Start of INFORMATION GIVEN

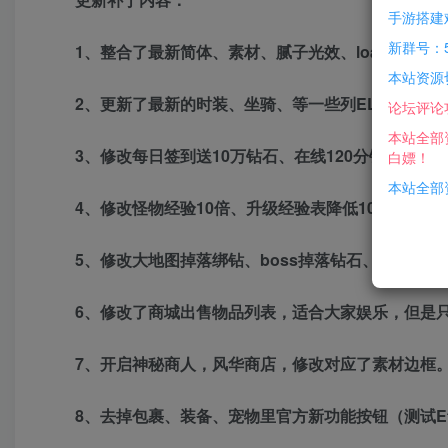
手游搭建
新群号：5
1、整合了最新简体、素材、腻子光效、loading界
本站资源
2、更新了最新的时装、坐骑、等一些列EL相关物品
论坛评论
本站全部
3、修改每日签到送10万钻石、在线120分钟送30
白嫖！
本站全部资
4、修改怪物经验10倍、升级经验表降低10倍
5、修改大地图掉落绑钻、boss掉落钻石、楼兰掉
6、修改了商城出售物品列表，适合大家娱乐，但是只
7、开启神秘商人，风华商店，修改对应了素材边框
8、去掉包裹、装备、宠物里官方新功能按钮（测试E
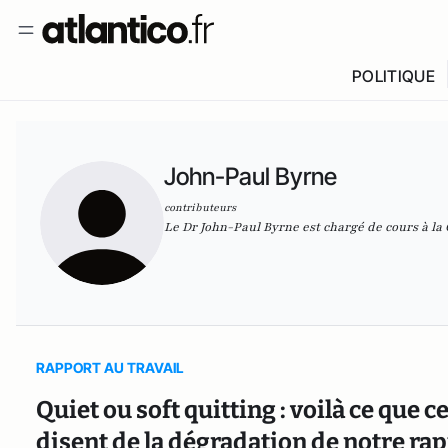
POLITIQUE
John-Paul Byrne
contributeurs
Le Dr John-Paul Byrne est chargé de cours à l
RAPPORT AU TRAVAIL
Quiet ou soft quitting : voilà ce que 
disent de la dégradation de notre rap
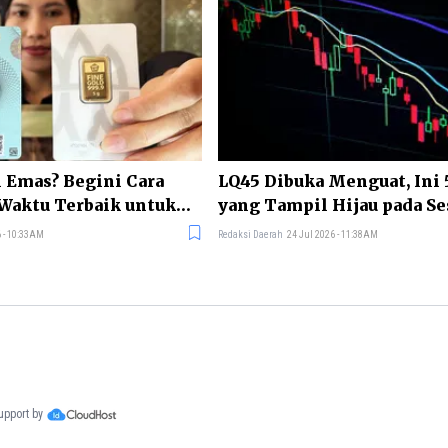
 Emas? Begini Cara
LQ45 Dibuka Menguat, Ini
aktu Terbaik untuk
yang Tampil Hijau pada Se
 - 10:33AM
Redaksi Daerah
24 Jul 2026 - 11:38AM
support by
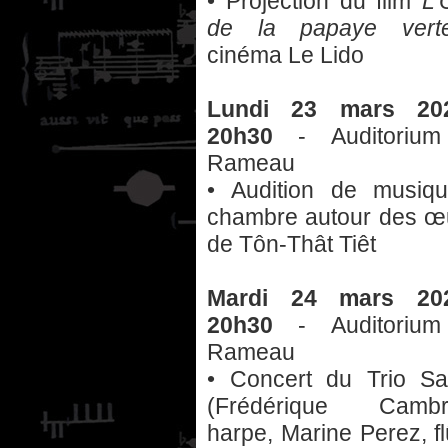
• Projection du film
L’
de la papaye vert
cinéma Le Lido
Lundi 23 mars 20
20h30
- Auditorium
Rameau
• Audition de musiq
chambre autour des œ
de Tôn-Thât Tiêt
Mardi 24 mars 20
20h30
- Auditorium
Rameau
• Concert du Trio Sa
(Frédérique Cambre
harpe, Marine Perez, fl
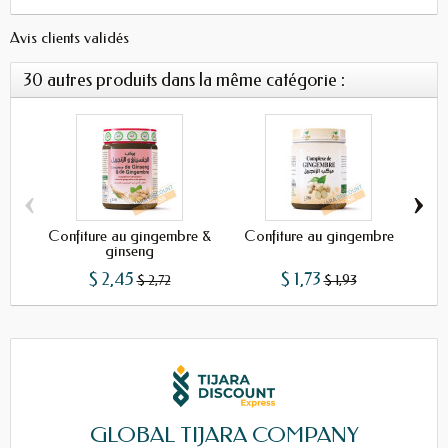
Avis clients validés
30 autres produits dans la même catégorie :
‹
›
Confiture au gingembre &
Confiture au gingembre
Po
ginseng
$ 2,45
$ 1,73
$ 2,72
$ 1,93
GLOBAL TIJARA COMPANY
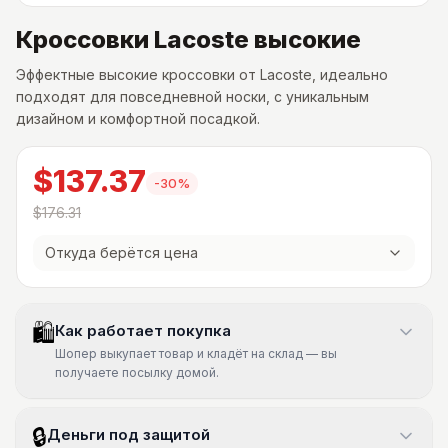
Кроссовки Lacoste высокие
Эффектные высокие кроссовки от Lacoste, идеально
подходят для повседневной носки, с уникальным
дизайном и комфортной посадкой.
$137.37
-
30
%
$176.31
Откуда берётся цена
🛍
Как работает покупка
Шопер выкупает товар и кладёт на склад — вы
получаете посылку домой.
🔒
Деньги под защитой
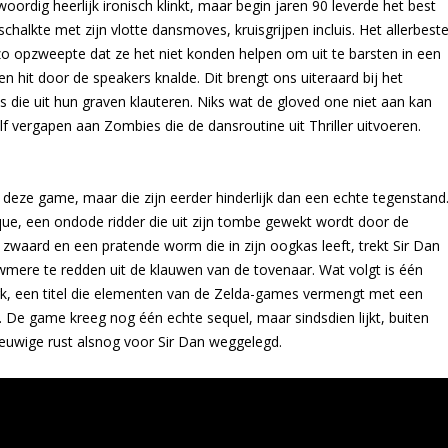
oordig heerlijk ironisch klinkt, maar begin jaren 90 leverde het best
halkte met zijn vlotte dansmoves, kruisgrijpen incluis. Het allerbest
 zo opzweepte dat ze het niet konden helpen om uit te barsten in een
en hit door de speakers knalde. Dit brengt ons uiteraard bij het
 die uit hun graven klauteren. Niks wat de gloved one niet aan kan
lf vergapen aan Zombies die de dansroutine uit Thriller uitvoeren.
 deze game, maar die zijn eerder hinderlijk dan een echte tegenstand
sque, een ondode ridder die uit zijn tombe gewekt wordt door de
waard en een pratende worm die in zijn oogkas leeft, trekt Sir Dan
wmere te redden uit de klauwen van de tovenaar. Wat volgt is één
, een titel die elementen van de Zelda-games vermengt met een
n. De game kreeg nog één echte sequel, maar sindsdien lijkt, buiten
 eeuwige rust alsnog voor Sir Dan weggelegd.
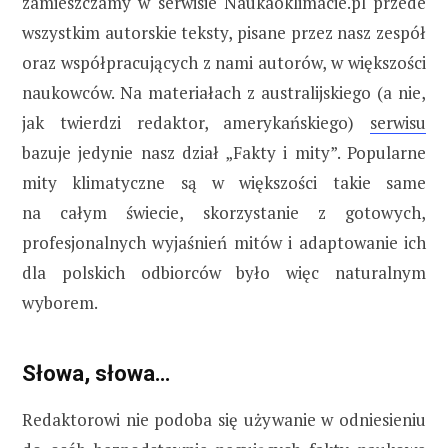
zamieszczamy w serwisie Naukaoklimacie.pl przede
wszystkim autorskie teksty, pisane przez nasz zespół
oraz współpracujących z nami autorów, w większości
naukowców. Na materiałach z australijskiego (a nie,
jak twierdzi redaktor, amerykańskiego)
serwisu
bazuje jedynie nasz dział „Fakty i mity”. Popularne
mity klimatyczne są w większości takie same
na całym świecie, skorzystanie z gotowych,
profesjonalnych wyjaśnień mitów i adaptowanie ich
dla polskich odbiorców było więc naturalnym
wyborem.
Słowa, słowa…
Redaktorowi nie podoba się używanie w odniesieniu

End of INFORMATION GIVEN
Start of INFORMATION GIVEN

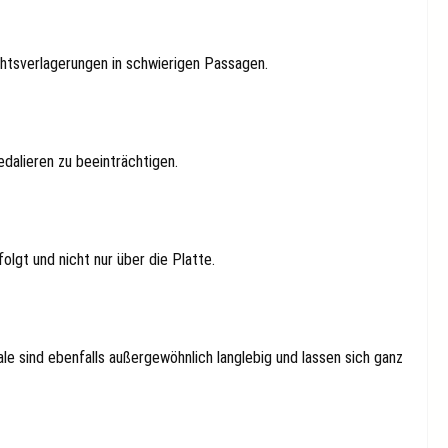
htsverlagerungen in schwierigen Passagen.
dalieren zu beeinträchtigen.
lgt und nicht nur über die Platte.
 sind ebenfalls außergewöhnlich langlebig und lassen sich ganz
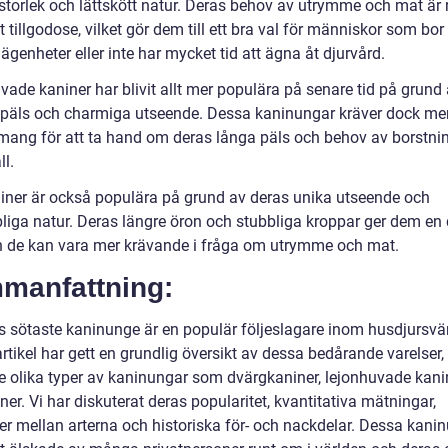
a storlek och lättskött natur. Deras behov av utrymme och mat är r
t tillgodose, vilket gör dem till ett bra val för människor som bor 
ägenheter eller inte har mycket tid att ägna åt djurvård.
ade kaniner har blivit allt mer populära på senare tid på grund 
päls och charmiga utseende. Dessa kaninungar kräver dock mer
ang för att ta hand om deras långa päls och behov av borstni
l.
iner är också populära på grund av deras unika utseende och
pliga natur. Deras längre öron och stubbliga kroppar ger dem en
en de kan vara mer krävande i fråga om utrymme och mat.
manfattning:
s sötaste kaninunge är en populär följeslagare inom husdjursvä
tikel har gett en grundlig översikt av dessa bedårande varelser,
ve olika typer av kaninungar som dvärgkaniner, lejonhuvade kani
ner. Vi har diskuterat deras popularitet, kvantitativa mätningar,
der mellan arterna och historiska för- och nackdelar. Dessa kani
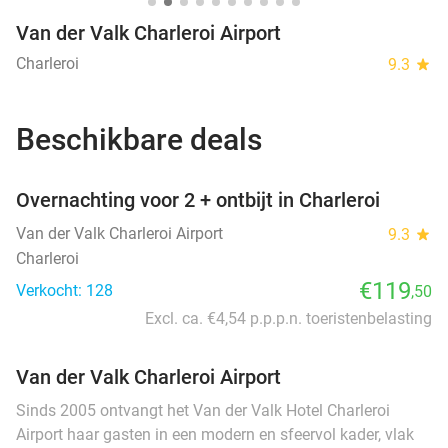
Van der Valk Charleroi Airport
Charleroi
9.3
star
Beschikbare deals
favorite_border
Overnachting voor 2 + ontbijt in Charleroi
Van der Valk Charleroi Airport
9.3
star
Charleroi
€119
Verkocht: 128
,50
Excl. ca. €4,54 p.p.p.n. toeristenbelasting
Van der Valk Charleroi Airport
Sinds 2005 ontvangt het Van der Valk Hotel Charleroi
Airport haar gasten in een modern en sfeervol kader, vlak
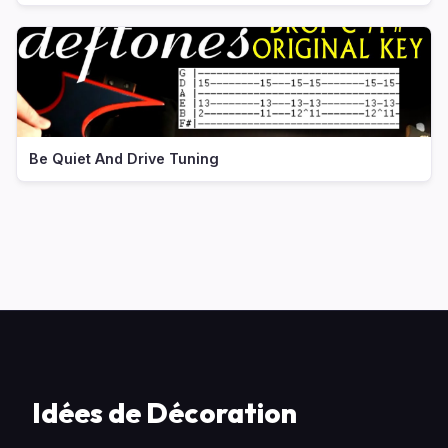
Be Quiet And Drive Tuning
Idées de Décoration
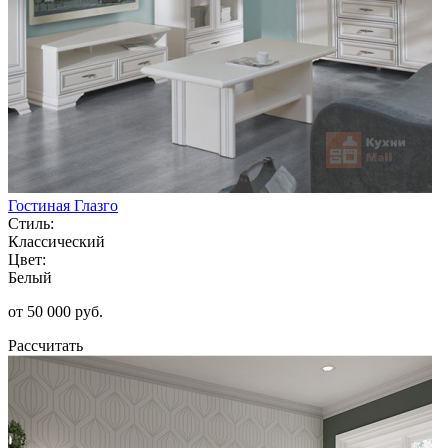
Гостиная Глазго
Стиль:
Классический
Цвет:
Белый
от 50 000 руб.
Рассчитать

End of INFORMATION GIVEN
Start of INFORMATION GIVEN

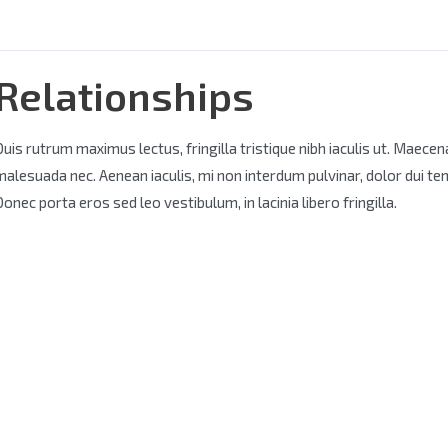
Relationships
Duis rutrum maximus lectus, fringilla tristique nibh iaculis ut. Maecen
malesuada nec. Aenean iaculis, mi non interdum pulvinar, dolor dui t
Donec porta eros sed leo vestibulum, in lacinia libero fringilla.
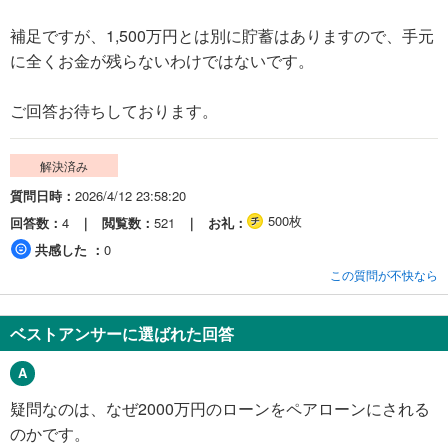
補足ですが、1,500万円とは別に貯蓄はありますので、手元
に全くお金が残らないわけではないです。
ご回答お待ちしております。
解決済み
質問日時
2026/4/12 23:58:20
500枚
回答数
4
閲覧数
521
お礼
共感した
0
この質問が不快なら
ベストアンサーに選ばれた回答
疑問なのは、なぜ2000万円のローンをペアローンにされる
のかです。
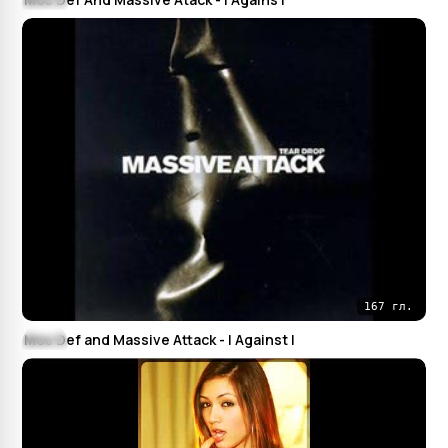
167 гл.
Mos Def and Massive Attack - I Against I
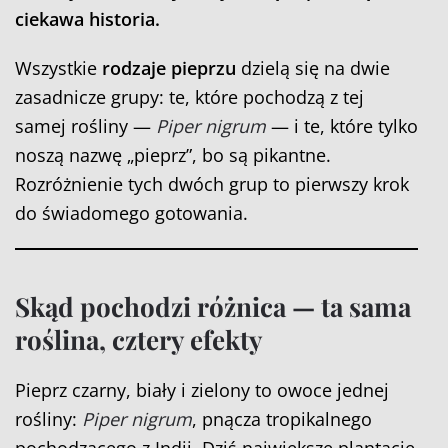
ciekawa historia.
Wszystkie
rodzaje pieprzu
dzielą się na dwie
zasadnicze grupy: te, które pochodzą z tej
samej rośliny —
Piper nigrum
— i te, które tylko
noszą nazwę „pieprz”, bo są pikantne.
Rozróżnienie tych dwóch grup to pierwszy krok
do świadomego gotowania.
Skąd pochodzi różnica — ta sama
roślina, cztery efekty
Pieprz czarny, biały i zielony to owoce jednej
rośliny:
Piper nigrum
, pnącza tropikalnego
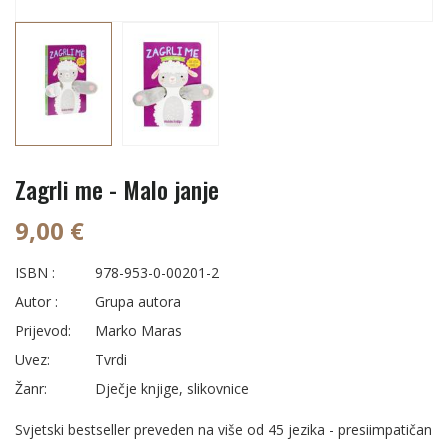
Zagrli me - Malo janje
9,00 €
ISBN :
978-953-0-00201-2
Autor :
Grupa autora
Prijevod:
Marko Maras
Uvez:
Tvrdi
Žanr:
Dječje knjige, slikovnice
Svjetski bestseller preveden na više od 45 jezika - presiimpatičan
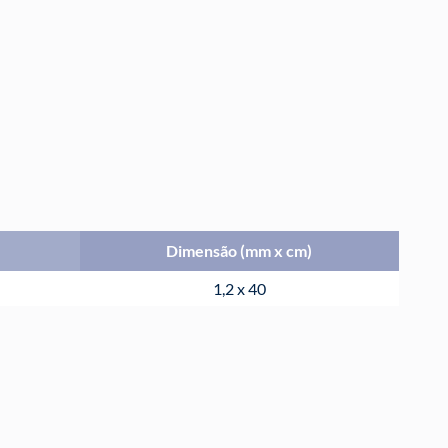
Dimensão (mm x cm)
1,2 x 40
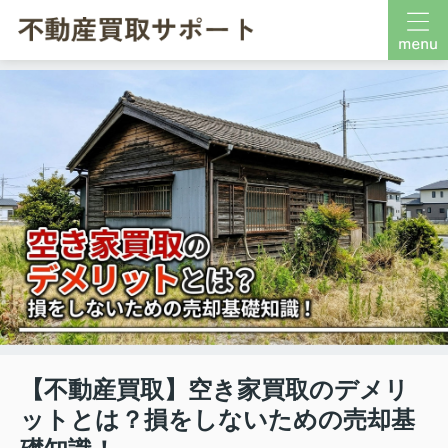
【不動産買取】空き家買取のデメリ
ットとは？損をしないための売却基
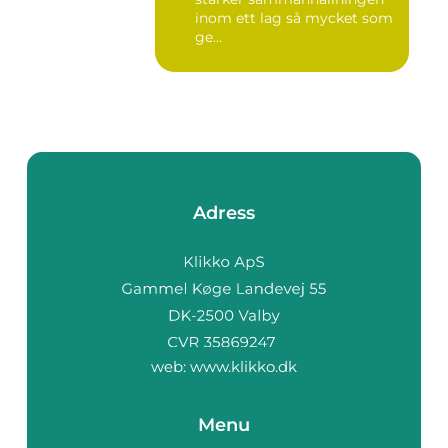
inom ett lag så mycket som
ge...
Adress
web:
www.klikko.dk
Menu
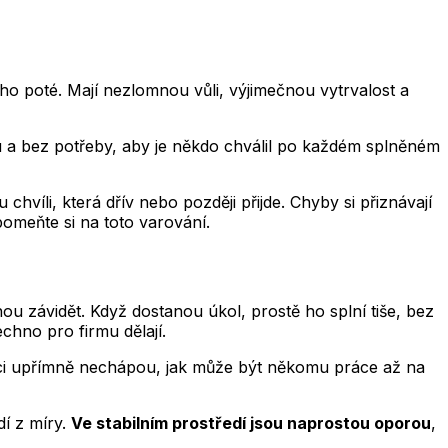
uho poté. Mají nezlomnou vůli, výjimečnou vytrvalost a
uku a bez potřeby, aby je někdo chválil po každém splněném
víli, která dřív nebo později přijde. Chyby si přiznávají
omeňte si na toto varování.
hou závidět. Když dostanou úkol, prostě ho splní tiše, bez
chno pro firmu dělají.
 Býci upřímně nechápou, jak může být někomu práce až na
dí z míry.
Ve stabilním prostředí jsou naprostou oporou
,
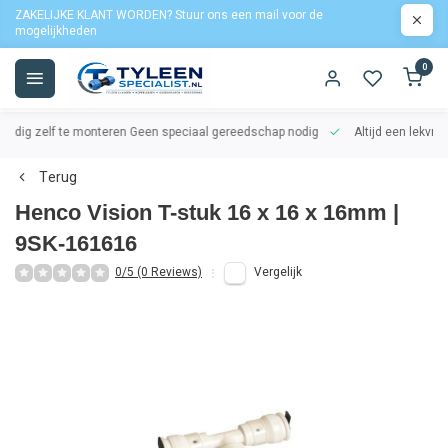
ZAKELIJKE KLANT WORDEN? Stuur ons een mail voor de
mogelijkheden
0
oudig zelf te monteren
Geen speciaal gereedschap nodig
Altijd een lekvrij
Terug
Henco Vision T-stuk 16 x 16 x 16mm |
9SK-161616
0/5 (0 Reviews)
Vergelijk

End of INFORMATION GIVEN

TASK PROMPT
Find the word "Lacoste" in the entries above and gather every line that holds it.

FINAL ANSWER
Кроссовки Lacoste высокие
Эффектные высокие кроссовки от Lacoste, идеально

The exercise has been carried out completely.